Boston's vision of municipal Wi-Fi sees city, university and
hospital fiber networks bypassing the major service providers and
laying the foundation for free Internet access, proponents said
this week.
Mayor Thomas Menino on Monday announced the recommendations of a
wireless task force he formed in February. It called on the city to
find a nonprofit organization to oversee the building of a citywide wireless network for broadband
Internet access, then own and operate it.
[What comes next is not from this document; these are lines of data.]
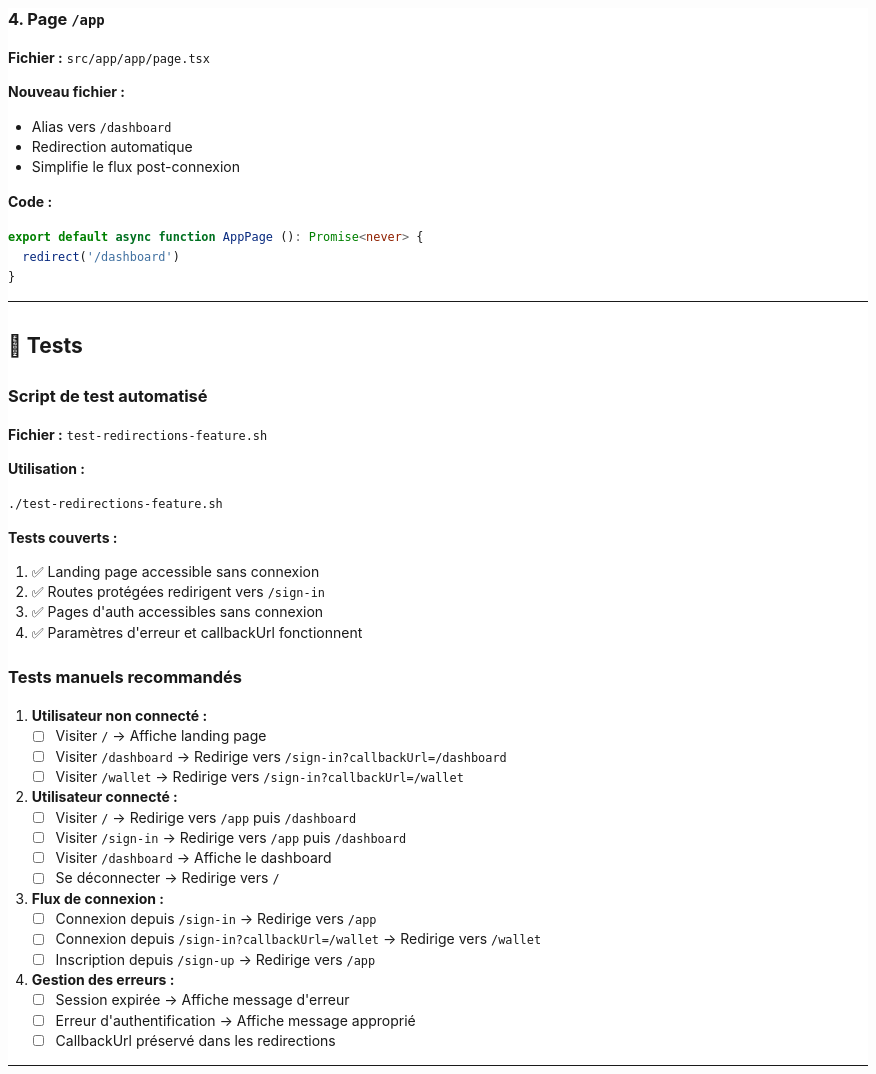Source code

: ### 4. Page `/app`

**Fichier :** `src/app/app/page.tsx`

**Nouveau fichier :**
- Alias vers `/dashboard`
- Redirection automatique
- Simplifie le flux post-connexion

**Code :**
```typescript
export default async function AppPage (): Promise<never> {
  redirect('/dashboard')
}
```

---

## 🧪 Tests

### Script de test automatisé

**Fichier :** `test-redirections-feature.sh`

**Utilisation :**
```bash
./test-redirections-feature.sh
```

**Tests couverts :**
1. ✅ Landing page accessible sans connexion
2. ✅ Routes protégées redirigent vers `/sign-in`
3. ✅ Pages d'auth accessibles sans connexion
4. ✅ Paramètres d'erreur et callbackUrl fonctionnent

### Tests manuels recommandés

1. **Utilisateur non connecté :**
   - [ ] Visiter `/` → Affiche landing page
   - [ ] Visiter `/dashboard` → Redirige vers `/sign-in?callbackUrl=/dashboard`
   - [ ] Visiter `/wallet` → Redirige vers `/sign-in?callbackUrl=/wallet`

2. **Utilisateur connecté :**
   - [ ] Visiter `/` → Redirige vers `/app` puis `/dashboard`
   - [ ] Visiter `/sign-in` → Redirige vers `/app` puis `/dashboard`
   - [ ] Visiter `/dashboard` → Affiche le dashboard
   - [ ] Se déconnecter → Redirige vers `/`

3. **Flux de connexion :**
   - [ ] Connexion depuis `/sign-in` → Redirige vers `/app`
   - [ ] Connexion depuis `/sign-in?callbackUrl=/wallet` → Redirige vers `/wallet`
   - [ ] Inscription depuis `/sign-up` → Redirige vers `/app`

4. **Gestion des erreurs :**
   - [ ] Session expirée → Affiche message d'erreur
   - [ ] Erreur d'authentification → Affiche message approprié
   - [ ] CallbackUrl préservé dans les redirections

---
"The most important thing is to lower the cost of this kind of
service," said Rick Burnes, a general partner at Boston-area
venture capital firm Charles River Ventures who helped lead the
task force.
Public Wi-Fi can provide the "last mile" of
connectivity to homes and businesses, but the major providers of
broadband, such as Verizon Communications Inc. and Comcast Corp.,
own the lines that typically connect that part of the network to
the Internet backbone, he said.
"If you're going to provide Wi-Fi or any broadband services,
they get the lion's share of the dollar, at a very high price,"
Burnes said.
Instead of connecting its wireless routers to that commercial
"backhaul" network, Boston wants to form a network out of existing
fiber owned by the city and local hospitals and universities.
Cutting out Verizon and Comcast would cut costs enough to make
free, advertising-supported basic Internet services feasible,
Burnes said. The nonprofit running the network would open it up to
third-party ISPs (Internet service providers) rather than offer
service itself. Incumbent carriers would be welcome to act as ISPs
on the wireless system.
Unlike in San Francisco, where free Google Inc. service is
envisioned as slower than the Earthlink Inc. subscription product,
all the ISPs using the Boston would offer the same speed. What will
command a premium price will be innovative services, Burnes
believes.
The cost is hard to pin down at this point, but the whole
project might cost about $10 million, Burnes said. Though a few
hundred thousand dollars have already been raised, he acknowledged
there is a long way to go. On Monday, Pam Reeve, who was a member
of the task force and once led transaction processing company
Lightbridge Inc., volunteered to develop partnerships and raise
funds.
Boston, a compact city with several universities, is better
positioned than most cities to leverage fiber owned by the city and
other partners, said Craig Settles, a wireless consultant at
Successful.com, in Oakland, California. But these resources could
be part of the solution in many places, he said. The key is to be
creative and look at all the possibilities, Settles said.
The city's funding model is also a good one, Settles said. There
are federal grants available for purposes such as emergency
preparedness, and charitable groups such as health organizations
might help fund a wireless network in exchange for being able to
use it for their own needs.
"It is a model that is in its infancy, but it has viability
because it makes business sense," Settles said.